If your leaders can’t answer that, they’re starting in the wrong place.

A few weeks ago, I reconnected with a friend I hadn’t talked to in more than 25 years. We were great pals growing up—camp friends turned real-life friends in our early 20s—and then, like it happened so often back then, we lost touch. It’s hard to explain to anyone under 30 how easy it was to disappear before the digital age. I changed my phone number and moved, and just like that, someone could vanish from your life. No drama, no falling out. Just… gone.

Naturally, what brought us back together was summer camp. My friend’s youngest son was heading off to sleepaway camp for the first time, and as my friend tried to calm his nerves, he told him about how camp can be such a wonderful place to make great new friends. That memory nudged him to find me on LinkedIn (thank you, algorithm!), and within days, we were catching up like no time had passed.
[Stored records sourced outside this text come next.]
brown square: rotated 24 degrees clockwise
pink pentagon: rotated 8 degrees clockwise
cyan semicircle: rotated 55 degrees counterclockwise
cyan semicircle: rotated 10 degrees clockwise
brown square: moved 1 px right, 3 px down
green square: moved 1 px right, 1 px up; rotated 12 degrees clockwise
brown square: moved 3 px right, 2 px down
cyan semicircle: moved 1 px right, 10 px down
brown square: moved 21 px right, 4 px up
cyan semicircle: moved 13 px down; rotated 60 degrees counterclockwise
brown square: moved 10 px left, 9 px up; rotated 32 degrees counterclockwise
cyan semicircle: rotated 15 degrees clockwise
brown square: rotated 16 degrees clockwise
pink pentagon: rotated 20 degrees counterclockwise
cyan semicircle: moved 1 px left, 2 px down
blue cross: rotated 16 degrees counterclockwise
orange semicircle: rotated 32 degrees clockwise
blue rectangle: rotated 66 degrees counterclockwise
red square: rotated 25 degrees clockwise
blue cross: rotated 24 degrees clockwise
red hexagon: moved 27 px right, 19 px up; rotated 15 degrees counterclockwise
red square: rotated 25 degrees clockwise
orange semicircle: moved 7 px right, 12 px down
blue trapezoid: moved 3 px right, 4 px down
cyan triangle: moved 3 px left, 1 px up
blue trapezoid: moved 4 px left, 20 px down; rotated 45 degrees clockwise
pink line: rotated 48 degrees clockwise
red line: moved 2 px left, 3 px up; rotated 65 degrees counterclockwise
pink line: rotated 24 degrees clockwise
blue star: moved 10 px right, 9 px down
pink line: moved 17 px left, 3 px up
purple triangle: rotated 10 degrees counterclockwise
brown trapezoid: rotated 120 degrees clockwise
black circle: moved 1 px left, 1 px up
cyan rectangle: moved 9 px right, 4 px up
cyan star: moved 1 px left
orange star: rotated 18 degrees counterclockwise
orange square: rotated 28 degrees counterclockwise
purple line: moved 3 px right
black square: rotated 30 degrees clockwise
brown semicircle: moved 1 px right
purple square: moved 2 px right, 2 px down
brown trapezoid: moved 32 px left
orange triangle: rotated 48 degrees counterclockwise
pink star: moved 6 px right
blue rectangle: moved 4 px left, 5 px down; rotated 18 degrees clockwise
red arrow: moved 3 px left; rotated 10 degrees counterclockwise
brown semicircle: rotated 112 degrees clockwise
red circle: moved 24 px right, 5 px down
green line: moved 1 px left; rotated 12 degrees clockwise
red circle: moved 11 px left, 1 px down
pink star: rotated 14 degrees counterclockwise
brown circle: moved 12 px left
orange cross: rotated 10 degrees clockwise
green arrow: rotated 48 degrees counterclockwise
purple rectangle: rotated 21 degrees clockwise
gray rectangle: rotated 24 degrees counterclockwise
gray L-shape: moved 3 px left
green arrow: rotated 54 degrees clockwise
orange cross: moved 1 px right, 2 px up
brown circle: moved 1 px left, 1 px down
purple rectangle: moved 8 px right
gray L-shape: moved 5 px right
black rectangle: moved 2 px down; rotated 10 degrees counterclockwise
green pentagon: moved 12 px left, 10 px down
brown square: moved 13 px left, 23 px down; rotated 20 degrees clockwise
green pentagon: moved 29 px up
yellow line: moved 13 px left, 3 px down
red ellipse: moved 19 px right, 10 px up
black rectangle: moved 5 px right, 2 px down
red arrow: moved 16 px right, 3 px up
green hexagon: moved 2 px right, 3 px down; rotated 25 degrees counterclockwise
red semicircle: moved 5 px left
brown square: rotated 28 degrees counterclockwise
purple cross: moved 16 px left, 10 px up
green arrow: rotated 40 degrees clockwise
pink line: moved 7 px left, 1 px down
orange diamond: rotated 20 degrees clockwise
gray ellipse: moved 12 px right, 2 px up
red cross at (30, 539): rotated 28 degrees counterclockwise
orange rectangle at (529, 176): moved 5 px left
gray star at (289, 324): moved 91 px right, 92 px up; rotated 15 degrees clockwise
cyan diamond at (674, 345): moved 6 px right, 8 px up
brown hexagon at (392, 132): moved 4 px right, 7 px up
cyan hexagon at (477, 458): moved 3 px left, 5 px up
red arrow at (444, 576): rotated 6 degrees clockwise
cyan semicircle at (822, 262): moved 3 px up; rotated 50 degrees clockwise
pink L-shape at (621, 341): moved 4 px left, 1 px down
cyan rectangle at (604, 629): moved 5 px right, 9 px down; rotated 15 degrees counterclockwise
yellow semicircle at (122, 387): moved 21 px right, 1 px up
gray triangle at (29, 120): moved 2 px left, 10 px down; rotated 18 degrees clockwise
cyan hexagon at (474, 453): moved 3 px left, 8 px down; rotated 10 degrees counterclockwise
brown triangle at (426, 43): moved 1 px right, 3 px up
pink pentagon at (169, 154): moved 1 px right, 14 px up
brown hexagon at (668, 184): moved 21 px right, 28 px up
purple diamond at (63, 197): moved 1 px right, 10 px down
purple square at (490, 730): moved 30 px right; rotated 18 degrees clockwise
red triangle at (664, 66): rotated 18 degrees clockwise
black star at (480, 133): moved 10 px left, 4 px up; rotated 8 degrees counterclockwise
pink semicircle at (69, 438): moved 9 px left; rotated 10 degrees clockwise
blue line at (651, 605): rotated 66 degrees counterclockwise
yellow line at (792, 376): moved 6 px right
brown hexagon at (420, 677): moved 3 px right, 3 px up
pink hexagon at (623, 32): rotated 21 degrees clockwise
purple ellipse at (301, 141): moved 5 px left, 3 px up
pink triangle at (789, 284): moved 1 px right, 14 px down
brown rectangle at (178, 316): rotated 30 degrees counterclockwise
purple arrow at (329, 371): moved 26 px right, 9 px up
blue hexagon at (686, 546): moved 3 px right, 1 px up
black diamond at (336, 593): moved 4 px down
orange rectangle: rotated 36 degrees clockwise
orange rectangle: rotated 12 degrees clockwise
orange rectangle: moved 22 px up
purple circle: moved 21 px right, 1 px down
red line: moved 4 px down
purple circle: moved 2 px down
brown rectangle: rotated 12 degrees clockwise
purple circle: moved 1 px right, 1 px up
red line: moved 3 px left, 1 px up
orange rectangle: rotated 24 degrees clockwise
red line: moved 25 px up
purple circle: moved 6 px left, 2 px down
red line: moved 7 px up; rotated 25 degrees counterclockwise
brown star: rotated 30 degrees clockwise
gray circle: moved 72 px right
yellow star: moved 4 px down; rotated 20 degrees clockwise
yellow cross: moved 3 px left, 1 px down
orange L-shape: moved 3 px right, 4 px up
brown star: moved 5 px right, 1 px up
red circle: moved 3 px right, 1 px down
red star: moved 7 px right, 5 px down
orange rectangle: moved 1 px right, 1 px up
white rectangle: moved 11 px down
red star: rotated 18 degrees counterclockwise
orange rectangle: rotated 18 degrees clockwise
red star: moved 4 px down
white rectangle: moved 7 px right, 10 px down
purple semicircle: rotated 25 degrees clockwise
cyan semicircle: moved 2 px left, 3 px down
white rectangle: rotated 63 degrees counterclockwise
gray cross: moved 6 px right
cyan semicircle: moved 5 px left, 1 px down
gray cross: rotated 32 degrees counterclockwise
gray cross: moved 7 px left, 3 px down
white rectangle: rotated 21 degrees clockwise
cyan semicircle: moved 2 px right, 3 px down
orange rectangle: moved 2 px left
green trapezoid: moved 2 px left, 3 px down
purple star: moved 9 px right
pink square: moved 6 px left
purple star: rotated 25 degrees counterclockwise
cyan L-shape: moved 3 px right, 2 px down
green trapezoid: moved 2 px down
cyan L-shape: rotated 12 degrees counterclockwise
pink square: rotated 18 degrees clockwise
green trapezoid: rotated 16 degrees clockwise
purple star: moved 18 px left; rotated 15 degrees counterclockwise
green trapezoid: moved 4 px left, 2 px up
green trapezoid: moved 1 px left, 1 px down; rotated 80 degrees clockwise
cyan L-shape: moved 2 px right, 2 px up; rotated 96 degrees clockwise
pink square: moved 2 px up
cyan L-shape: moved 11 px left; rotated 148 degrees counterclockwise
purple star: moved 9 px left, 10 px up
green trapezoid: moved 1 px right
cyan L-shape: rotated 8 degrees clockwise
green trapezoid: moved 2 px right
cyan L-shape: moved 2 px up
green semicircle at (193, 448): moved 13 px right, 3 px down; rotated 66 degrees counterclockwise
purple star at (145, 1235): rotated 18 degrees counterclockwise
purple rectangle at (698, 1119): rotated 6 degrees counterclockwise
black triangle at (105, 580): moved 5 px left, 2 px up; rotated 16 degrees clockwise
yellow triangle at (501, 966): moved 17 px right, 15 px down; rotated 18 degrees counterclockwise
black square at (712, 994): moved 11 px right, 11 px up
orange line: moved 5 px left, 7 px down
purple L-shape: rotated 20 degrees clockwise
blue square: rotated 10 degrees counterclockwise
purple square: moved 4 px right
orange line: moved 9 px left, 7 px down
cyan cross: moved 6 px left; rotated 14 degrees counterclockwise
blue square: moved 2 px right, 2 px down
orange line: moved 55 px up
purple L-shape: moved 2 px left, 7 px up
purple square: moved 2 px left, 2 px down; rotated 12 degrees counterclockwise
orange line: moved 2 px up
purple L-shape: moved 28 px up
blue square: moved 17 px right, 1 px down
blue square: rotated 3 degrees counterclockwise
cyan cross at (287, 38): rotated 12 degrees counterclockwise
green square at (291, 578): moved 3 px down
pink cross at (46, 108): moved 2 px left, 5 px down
That’s what happens in summer. Kids and adults alike travel to new places, have different experiences, meet strangers and, hopefully, make new friends. Building new relationships is fundamental. It’s how we connect, collaborate and survive. And at some point, along the way, we established that talking about the weather isn’t the only way to begin an interaction with another human—unless you’re a Southerner or Midwesterner.

“Where are you from?”

“What do you do?”

“How’d you get into that?”

These are ageless prompts for developing new relationships. They aren’t just icebreakers. They’re also how we build trust. Connection comes from learning someone’s story: where they’ve been, what they’ve experienced, what they care about. Before you know it, you find some common interests, and that’s how friendships are forged. Building rapport through language and conversation has been a winning formula for over 100,000 years.

Now consider what it’s like when someone doesn’t follow the formula. They dodge every question. You can’t get a sense of who they are. Now, if you’re just making small talk on a beach or a plane, it’s easy to conclude they’re just not in the mood to chat. Fair enough. But what about in a professional context? Picture someone at a conference or trade show. You ask where they’re from, who they work for and what they do. Instead of answering and returning the questions, they launch into jargon, strategy and what they plan to do next. Or, worse, imagine a job interview. You ask a standard “tell me about a time when” behavioral question. They respond with, “I’m focused on the future.” You probably end up feeling like something’s off—they don’t have the right experience for the role, or maybe they’re even hiding something. Interview over.

Now imagine that person is a company. I don’t mean to channel Mitt Romney when he said that corporations are people, but unfortunately a lot of companies do behave like that standoffish stranger on the plane or cagey interviewee, especially when they’re trying to sell themselves. They leap ahead to innovation, expansion and transformation yet skip the stories that build belief.

Leaders can be especially guilty of this misstep. Maybe they don’t want to focus on predecessors. Maybe they fear it’ll make them look backward. Or maybe—after years of acquisitions and turnover—they simply don’t have access to the memories. Maybe they can’t answer the simple questions like, “Where are you from?” and “How long have you been around?”

These aren’t trivia questions. They’re trust signals. They’re the types of cues that help people decide whether to engage with a brand, buy into a company or believe in a leader. As Gallup’s Vibhas Ratanjee recently wrote in Forbes, “Purpose becomes powerful when it becomes shared memory.” It’s not enough to announce your values—you have to show how they were shaped, lived and tested. In the article, titled “How Corporate Memory Drives Purpose, Culture And Employee Engagement,” Ratanjee recounted conversations with archivists and historians from IBM and Marriott about how these companies “lead with more clarity” by “building shared memory” that “gives people a place inside the organization’s long story.” History Factory’s new white paper, “How Smart Leaders Leverage Heritage Management To Create a Better Future,” echoes many of these sentiments.

So if your company were a person—at a barbecue, sales pitch or job interview—how would it do? Would it build rapport? Earn trust? Pass the behavioral interview? Or would it talk a lot, say very little and wonder later why no one followed up?

Our research has consistently found that consumers and employees alike want to know about your history—74% of consumers are interested in brand origin stories, and 85% of employees say knowing their company’s history creates a better work environment.

In other words, people want to know: So… where’re you from? And how did you get here?